The calculation of the Z-Score was done primarily to provide us with some 'bins' to compare groups of mares. I could have done this by manually selecting the number of bins that I wanted and calculating the frequency that each CPI appeared in each bin, but I liked the elegance of the standard distribution providing the bins themselves. At any rate, when I looked at the frequency that each Z-Score had it roughly fitted the standard distribution curve. If the data was distributed normally you would see 34.1% of all observations fall between 0.00 and 1.00 and 34.1% fall between 0.00 and -1.00. In our data we had 37.5% falling between 0.00 and 1.00 and 33.31% between 0.00 and -1.00 so it wasn't quite a perfect distribution, but it was very close.
Given that I now had the CPI scores roughly distributed in a normal distribution I was able then to establish the relevant CPI ratings for each of the bins as per above.
Probably the most interesting point taken from the chart above is that the average horse has a CPI of 0.68068. You would think that if the calculation of the CPI is based on a horse's average earnings per start is compared to the average of the average earnings per start of all like horses that the average CPI of all horses would be 1.00, but it is not, its 0.68068. I would say that this difference is due to the way the CPI is created as an average of their average CPI which I discussed above. Either way, we now have the cutoffs for each of the 'bins'.
What we also know now is that 85% of all the CPI observations fall from a CPI score of 0.00 (-6.00 SD) and 2.62250 (+1.00 SD). This means that only 15% of all CPI's are greater than 2.62250. We also know that only 2.38% of all CPI's fall above 10.3703. As I will later discuss, a horse with a CPI of 2.62 or greater is more than a useful horse so for my purposes, the CPI cutoff of 2.62250 serves as a marker for an 'elite' performer. Before you think I've gone crazy assigning 15% of the population as elite, just remember that the CPI is only generated for horses that race and given that only 65% of all horses get to the track, we are looking at about 10% of the entire population of horses.

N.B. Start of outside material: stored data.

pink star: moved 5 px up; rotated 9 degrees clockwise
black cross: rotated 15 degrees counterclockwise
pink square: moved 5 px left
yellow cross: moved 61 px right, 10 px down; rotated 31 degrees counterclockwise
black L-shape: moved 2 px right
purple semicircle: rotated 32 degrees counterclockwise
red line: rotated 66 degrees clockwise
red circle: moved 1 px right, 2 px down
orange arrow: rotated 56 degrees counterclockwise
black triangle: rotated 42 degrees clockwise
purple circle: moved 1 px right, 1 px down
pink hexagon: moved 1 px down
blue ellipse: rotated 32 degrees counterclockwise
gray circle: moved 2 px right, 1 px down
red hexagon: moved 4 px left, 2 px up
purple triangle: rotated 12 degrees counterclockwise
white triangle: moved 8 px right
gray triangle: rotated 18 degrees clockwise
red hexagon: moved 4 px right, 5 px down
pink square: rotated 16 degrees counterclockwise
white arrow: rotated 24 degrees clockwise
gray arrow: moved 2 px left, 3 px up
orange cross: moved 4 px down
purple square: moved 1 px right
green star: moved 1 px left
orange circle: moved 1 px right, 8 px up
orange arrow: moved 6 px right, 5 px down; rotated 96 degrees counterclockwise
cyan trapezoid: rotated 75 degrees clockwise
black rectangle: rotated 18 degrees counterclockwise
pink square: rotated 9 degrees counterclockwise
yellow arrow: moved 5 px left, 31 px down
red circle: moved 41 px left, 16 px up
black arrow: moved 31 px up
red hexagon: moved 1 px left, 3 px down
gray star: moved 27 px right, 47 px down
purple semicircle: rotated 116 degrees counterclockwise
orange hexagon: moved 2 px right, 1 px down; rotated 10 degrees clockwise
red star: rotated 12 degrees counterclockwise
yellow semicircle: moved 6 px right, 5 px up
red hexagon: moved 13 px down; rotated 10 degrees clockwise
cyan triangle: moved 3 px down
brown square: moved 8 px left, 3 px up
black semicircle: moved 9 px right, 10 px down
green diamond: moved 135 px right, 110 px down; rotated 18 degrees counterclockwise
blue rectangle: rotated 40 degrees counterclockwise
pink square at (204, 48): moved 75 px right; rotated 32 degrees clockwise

The next step was to take a look at the population of mares, arrange their own performance into each of the bins and look at the average performance of their offspring in each bin but then I ran into the problem of stallion quality. Mares with higher CPI's (better race mares) are invariably bred to stallions that are 'better' and they also get better care of their offspring. This would put mares that had low CPI's at a disadvantage and make the race career effect a self fulfilling prophecy. To negate this somewhat I took a separate population of 1,000 mares that had been bred to elite sires at one point in their career (so they had at least been given the opportunity of a good sire) and mapped their own race performance and then the performance of their offspring into each of the bins that I described above.
Once I had this data it was then a matter of working out the Relative Risk of the offspring each of the groups of Dams as they appeared in groups 1-7 (non elite) and groups 8-12 (elite).
For each of the dams gathered by their Z-Score 'bin' we now have a Relative Risk of their production of elite runners. So, as an example, for Dam Group 1, which is mares that had a CPI between 0.00001 and 0.00081 as runners themselves, relative to other groups they represent a -25% disadvantage in terms of production over other groups. If you work your way through each of the groups you will see that it is not until we get to Group 8, that we get to a position where their own racing class (or lack of) doesn't influence the outcome negatively.
This finding is one of the central tenets to our sales selection process. In any given country, in any given year, there are literally thousands of yearlings to choose from, if you know that you have an advantage in confining your selection of yearlings to those whose dam has a CPI greater than 2.00, why would you look elsewhere?